You need either passport or birth certificate, I think passport is enough and you can drop birth certificate. You don't need pay slips.

However, there is no harm if you send them all the documents 

Khalid


----------



## lonelyplaneteer (Oct 27, 2010)

statue said:


> You need either passport or birth certificate, I think passport is enough and you can drop birth certificate. You don't need pay slips.
> 
> However, there is no harm if you send them all the documents
> 
> Khalid


Thanks, Khalid.


----------



## aditya24jan (Nov 30, 2010)

*does every page which we attach require to be notarized*

Hi, 
I am here in USA and basically from India. I am willing to apply to ACS for assessment.
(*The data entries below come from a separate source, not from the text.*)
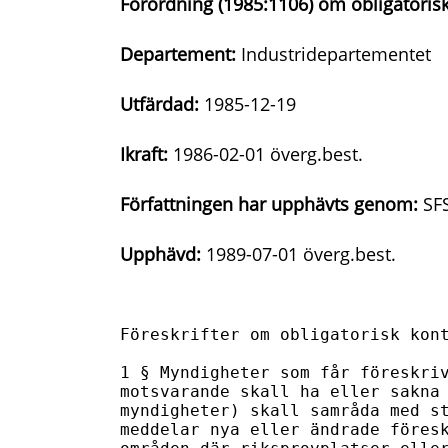
Förordning (1985:1106) om obligatoris
Departement:
Industridepartementet
Utfärdad:
1985-12-19
Ikraft:
1986-02-01 överg.best.
Författningen har upphävts genom:
SFS
Upphävd:
1989-07-01 överg.best.
Föreskrifter om obligatorisk kont
1 § Myndigheter som får föreskriv
motsvarande skall ha eller sakna 
myndigheter) skall samråda med st
meddelar nya eller ändrade föresk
Here in USA is very expansive to notarize document. 

Q1. Do we need to notarize each and every page which we are sending or we can notarize degree and marsheet as one set, passport one set, salary slip one set etc or all together one set?

Q2. in ACS guideline it mentioned that notarize from home country, What does it mean? Can I notrarize all document from Indian and then send them?

Please help me ASAP as I want to apply before July 2011 rule come.


----------



## space_junk (Nov 2, 2010)

aditya24jan said:


> Hi,
> I am here in USA and basically from India. I am willing to apply to ACS for assessment. Here in USA is very expansive to notarize document.
> 
> Q1. Do we need to notarize each and every page which we are sending or we can notarize degree and marsheet as one set, passport one set, salary slip one set etc or all together one set?
> ...


If you have a bank account here in the USA they will usually notarize for free,my local branch of Bank of America notarized all 50+ pages of the documents I sent no charge.
The ACS rules are pretty specific about what and how notarization should be done. You need copies and the copies need to be "certified" and notarized. 
Take a look on the FAQ portion of the ACS site. That's where I found the info when I got everything notarized.


----------



## Tauqir (Nov 24, 2010)

Hi Khalid,

I have also applied for Vic SS on 28th Nov. 2010. But at site they r not showing tracking for SS applications due to some technical problems. Had u received CaseID? Moreover how much assets are enough to show? Should these assets be in ur own name or father's will also be OK, any idea?

BR,
Tauqir


----------